Вскоре, однако, уныние покинуло Ханну. В положении единственной незамужней дамы были свои преимущества. Она была нарасхват. Рядом с ней постоянно оказывался какой-нибудь молодой человек, ждущий своей очереди. Она танцевала, танцевала и иногда случалось, что в огромном зале танцует только хозяйка со своим партнером. Андре тоже часто танцевал, галантно ухаживая за замужними дамами. Но все же супружеские пары редко появлялись в бальной зале.
Тем не менее, как отметила Ханна, все они отдавали должное угощению и напиткам. Это ее возмутило, и она принялась отчаянно кокетничать со всеми мужчинами – и женатыми, и неженатыми. Дамы бросали на нее убийственные взгляды, но Ханна, высоко держа голову, веселилась напропалую и то и дело посылала очередного партнера принести ей стакан вина.
Андре внимательно наблюдал за ней, и его охватила жалость. Но вскоре он понял, что ошибся. Возможно, Ханна увидела, что бал не удался, – поэтому и держалась столь вызывающе, – но все же ясно, что она в кои-то веки почувствовала себя красивой молодой женщиной.
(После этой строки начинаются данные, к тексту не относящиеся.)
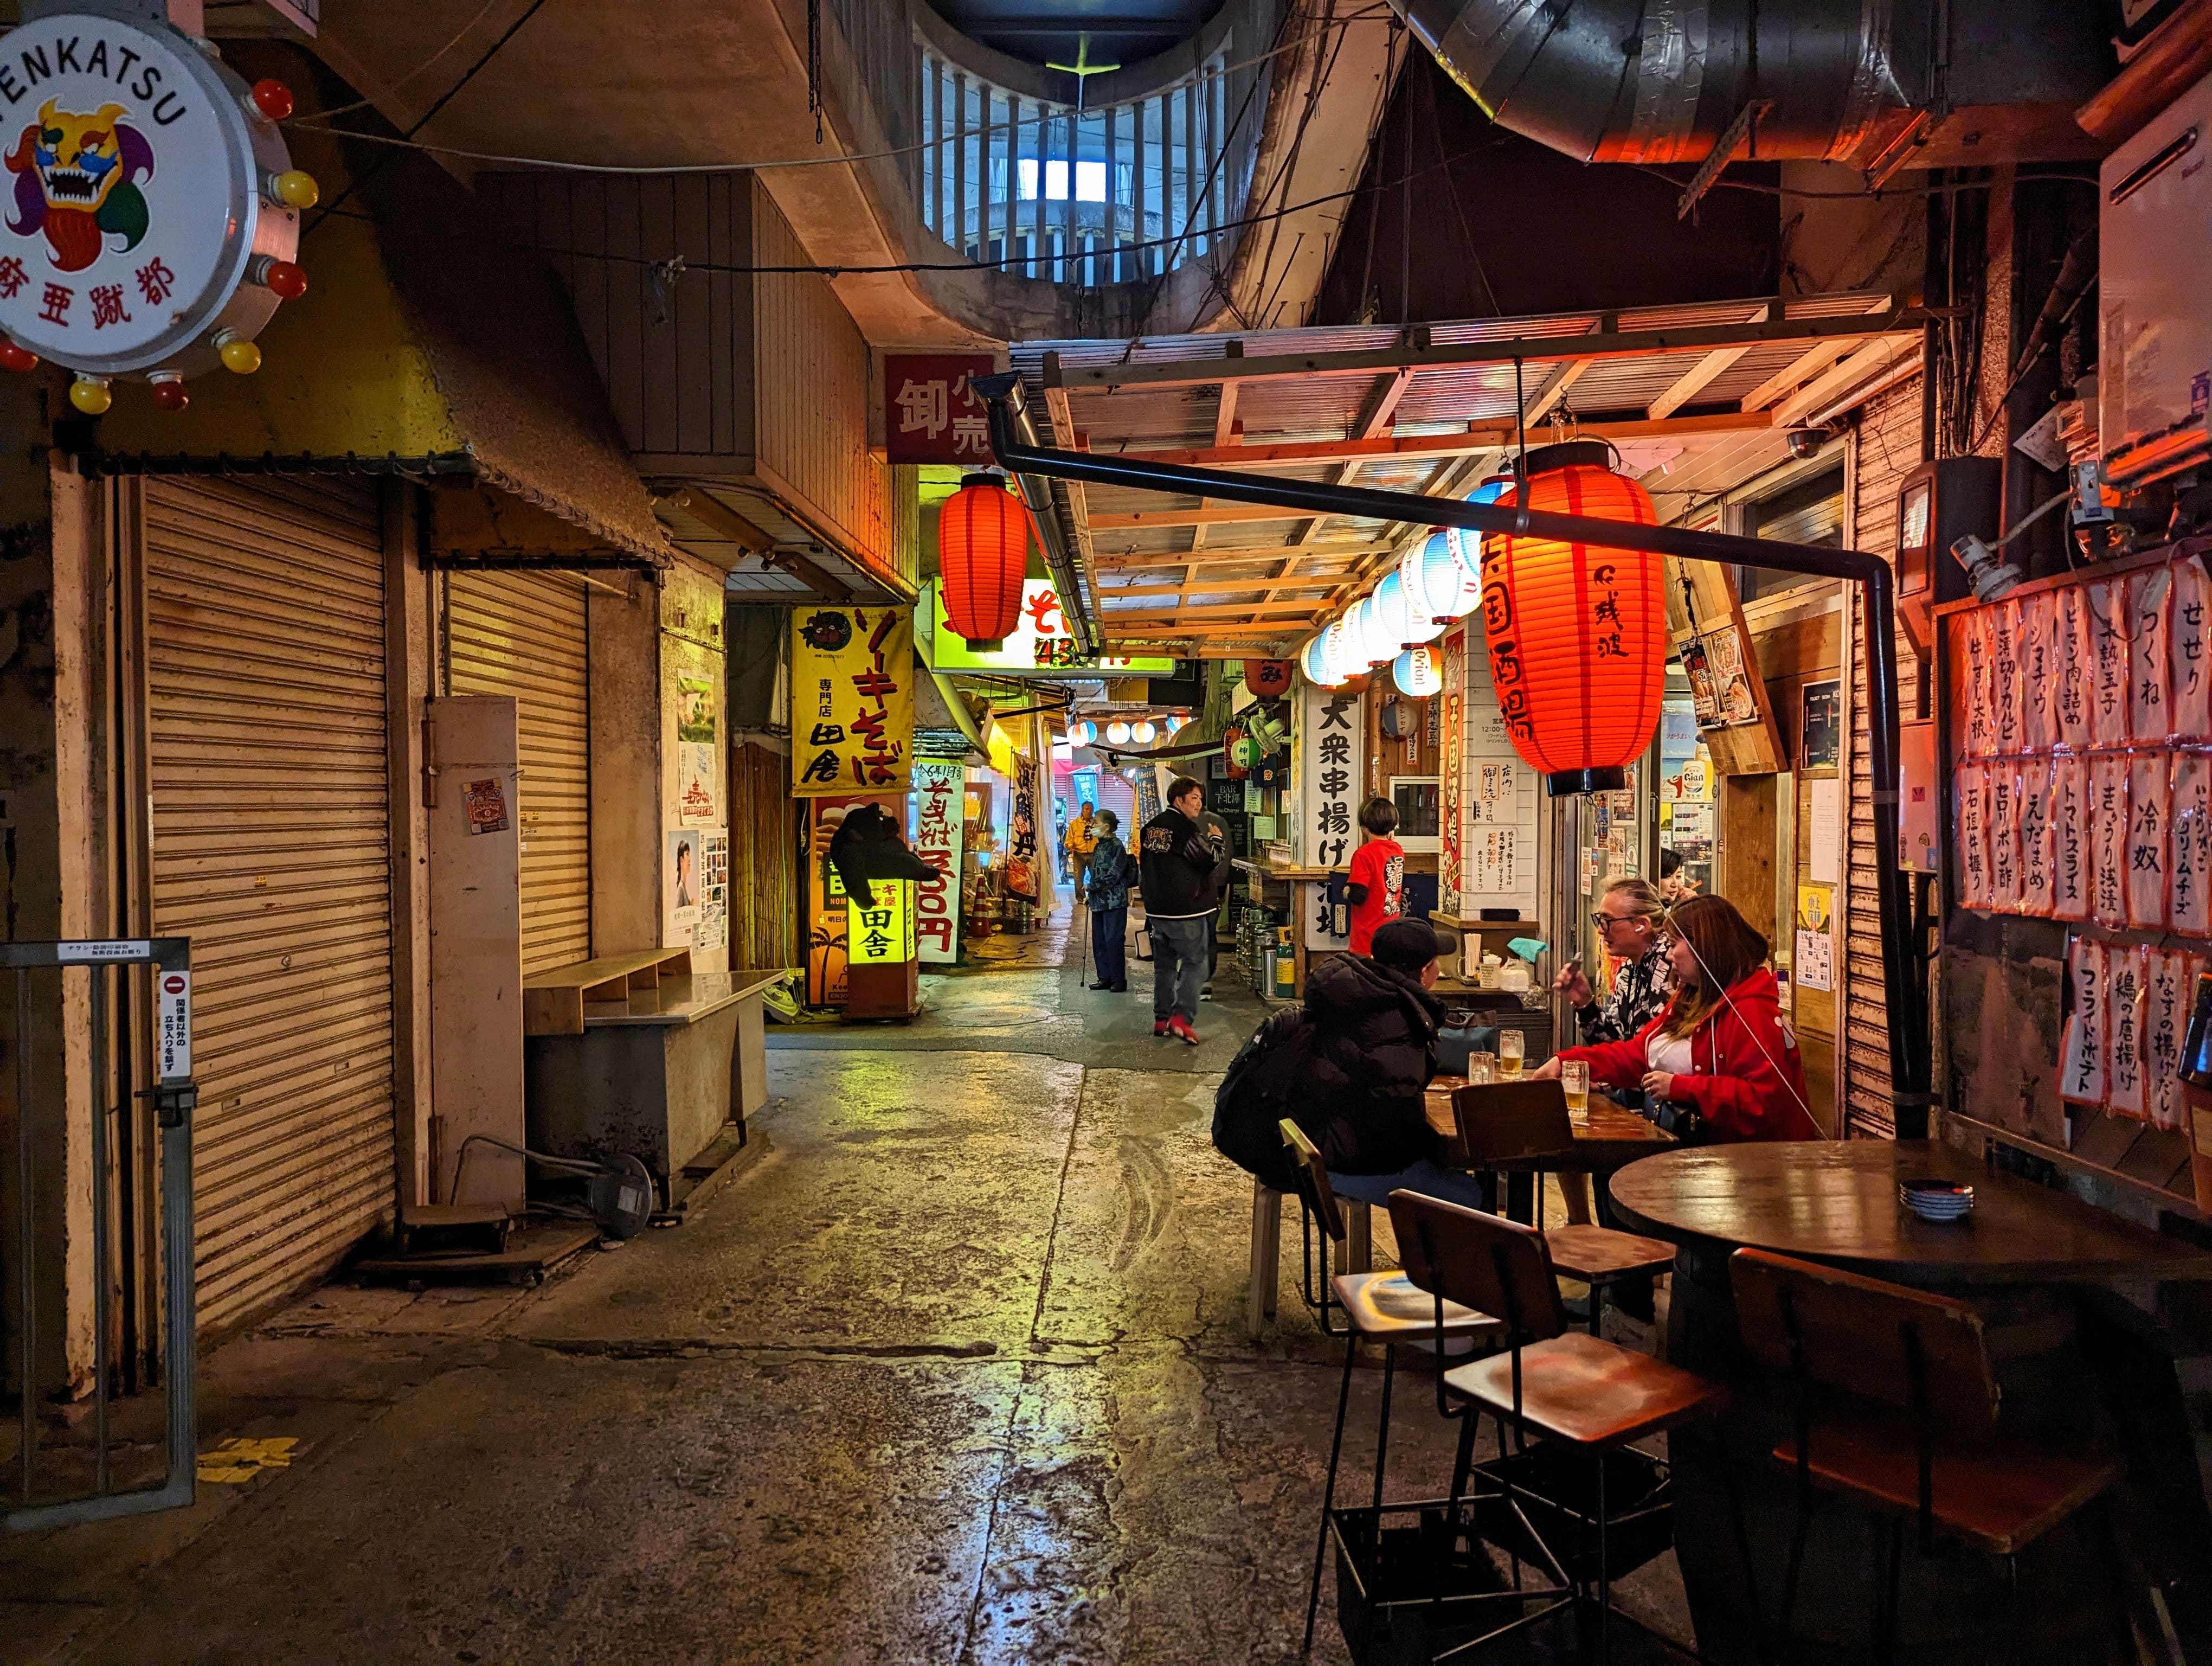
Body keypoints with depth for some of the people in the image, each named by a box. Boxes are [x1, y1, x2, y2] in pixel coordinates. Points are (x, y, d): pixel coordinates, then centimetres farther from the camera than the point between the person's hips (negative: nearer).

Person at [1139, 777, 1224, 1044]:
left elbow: (1143, 867, 19)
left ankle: (1161, 1019, 17)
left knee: (1164, 964, 14)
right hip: (1186, 912, -8)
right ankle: (1182, 1018, -14)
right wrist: (1216, 840, 4)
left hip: (1157, 910, 8)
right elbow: (1211, 862, -12)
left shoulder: (1150, 828, 10)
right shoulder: (1187, 828, -15)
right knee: (1194, 963, -3)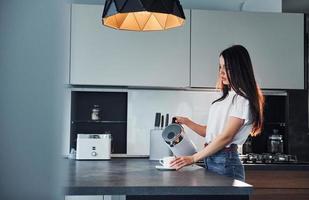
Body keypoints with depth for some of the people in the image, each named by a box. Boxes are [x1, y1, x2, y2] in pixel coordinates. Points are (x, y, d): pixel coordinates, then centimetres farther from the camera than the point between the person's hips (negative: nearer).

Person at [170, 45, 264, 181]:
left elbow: (226, 137, -17)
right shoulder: (224, 96, 15)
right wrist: (187, 122, 3)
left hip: (225, 161, -7)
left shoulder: (242, 99, -11)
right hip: (210, 159, 7)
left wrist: (193, 158, -18)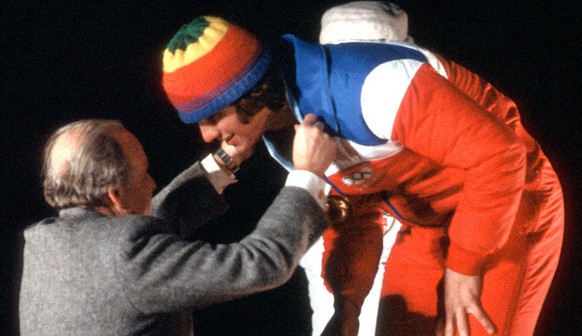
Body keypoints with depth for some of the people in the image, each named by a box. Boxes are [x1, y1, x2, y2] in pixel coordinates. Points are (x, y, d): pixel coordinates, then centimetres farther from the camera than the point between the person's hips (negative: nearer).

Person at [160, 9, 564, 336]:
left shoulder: (368, 86, -34)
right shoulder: (282, 137, -5)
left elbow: (498, 156, -31)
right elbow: (351, 216, 7)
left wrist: (464, 268, -23)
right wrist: (348, 303, -6)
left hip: (510, 206, -7)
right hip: (427, 221, 8)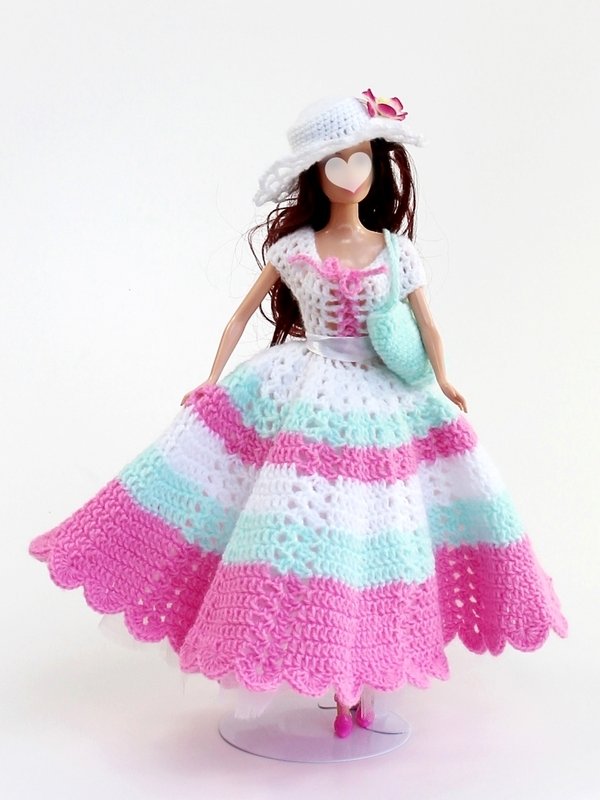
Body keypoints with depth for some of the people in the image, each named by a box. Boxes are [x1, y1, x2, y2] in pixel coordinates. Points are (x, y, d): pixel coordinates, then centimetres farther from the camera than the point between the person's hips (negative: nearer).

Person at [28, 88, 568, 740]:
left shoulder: (396, 251, 1)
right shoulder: (293, 247, -1)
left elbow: (427, 325, 9)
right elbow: (243, 312, 6)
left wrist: (443, 384, 10)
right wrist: (213, 380, 4)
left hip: (382, 398, 1)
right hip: (308, 397, 0)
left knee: (369, 535, 3)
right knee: (318, 532, -2)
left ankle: (357, 682, 20)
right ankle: (342, 687, 15)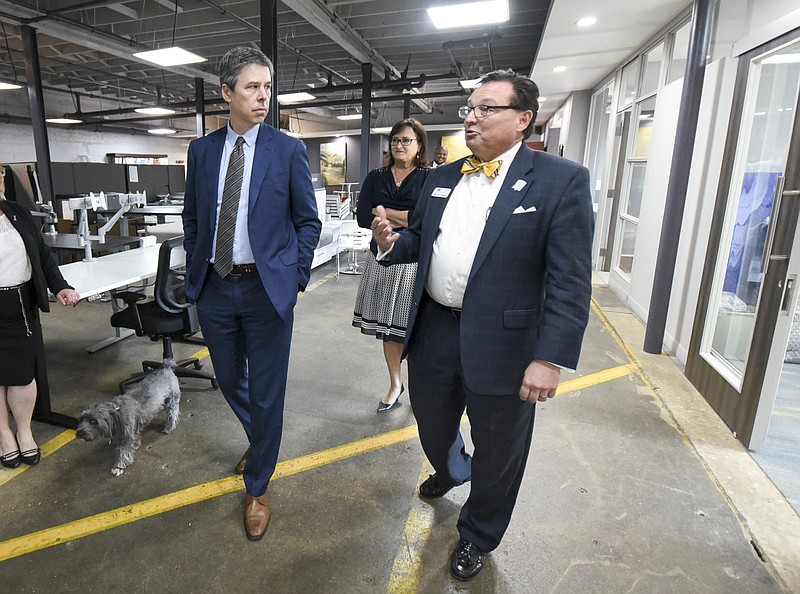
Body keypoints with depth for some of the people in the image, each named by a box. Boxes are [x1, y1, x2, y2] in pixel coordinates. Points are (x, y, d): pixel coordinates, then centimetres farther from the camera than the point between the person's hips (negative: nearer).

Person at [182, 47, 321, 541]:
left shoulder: (289, 150, -3)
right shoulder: (202, 150, 7)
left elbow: (308, 222, -1)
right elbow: (192, 217, 14)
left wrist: (295, 279, -6)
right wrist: (196, 269, 7)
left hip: (268, 288, -4)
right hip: (214, 287, 4)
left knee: (267, 392, 6)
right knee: (229, 380, 19)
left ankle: (258, 488, 28)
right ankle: (260, 439, 51)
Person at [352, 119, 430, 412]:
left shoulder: (431, 177, 0)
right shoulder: (375, 177, 11)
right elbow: (363, 217, -1)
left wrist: (384, 212, -8)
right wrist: (406, 219, -9)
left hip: (415, 261, -3)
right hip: (382, 258, 4)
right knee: (387, 326, 10)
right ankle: (395, 384, 28)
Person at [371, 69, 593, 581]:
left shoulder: (562, 181, -10)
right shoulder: (441, 179, 7)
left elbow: (570, 281, -15)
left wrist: (551, 358, -21)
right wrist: (392, 242, -8)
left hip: (502, 344, -4)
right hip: (433, 331, 5)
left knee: (497, 453, 16)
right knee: (432, 426, 26)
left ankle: (478, 536, 45)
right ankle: (450, 471, 62)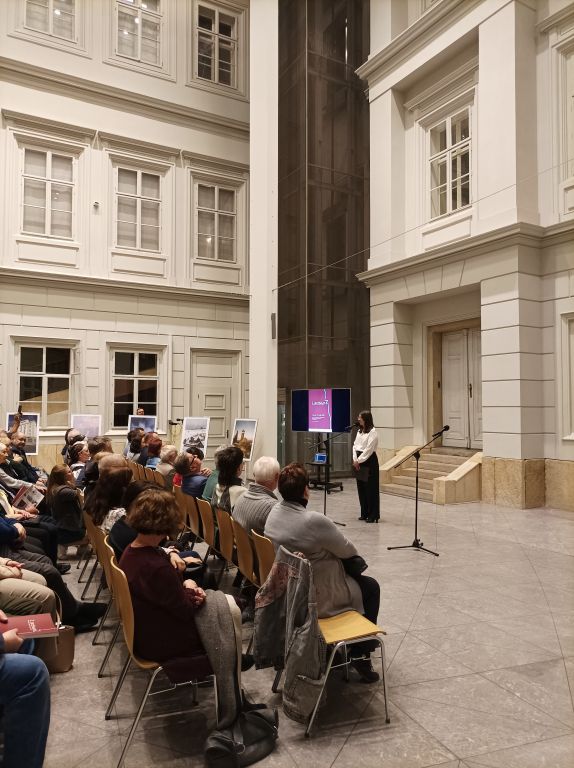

Галантные кавалеры не отставали от нее, оспаривая друг у друга ее милости. Глядя, как Ханна кружится по залу, как волосы ее блестят, словно золото, в свете свечей, как губы ее алеют, словно только что распустившаяся роза, как глаза ее сверкают, словно драгоценные камни, как ее пышные груди, кажется, вот-вот вырвутся на волю из тесных пределов открытого лифа, Андре думал о том, сколько молодых людей обратятся в бегство, прежде чем их возбужденное состояние станет очевидным до неприличия. О чем же тут жалеть! И француз засмеялся, закинув голову.
Неуклюжая толстуха, которую он обнимал, спросила, надув губы:
– Неужели я так плохо танцую, что кажусь вам смешной, месье Леклэр?
Особое ударение, которое она сделала на слове «месье», заставило Андре поморщиться. Чтобы скрыть свои чувства, он быстро ответил:
– Non, non, мадам, я смеюсь вовсе не над вами. Просто вспомнил одну шутку. – Он высвободил руку и повертел пальцем у виска. – Как я заметил в свое время одному человеку, я, наверное, немного не в себе.
От танцев и вина голова у Ханны пошла кругом. И она сказала, обращаясь к очередному партнеру:
– Я хочу подышать свежим воздухом. Вы проводите меня, Джейми?
– С удовольствием, миледи, – ответил Джейми Фолкерк. Он отступил, поклонился и предложил ей руку.
Из присутствующих молодых людей Джейми Фолкерк понравился Ханне больше всех. Высокий, худощавый, с серьезными зелеными глазами и огненно-рыжими волосами – то были его собственные волосы, а не парик. Хотя ему исполнилось двадцать три года, он показался ей совсем неопытным юнцом. Она чувствовала себя гораздо старше его. Но в нем была искренность. Он говорил мало, в то время как все остальные, крутившиеся вокруг нее в этот вечер, не скупились на лесть; но когда Джейми говорил, его слова звучали совершенно искренне. Будучи хорошо одет, он не был фатом, как многие из гостей. Плантация Фолкерка граничила с «Малверном» на севере, до нее был всего час езды верхом.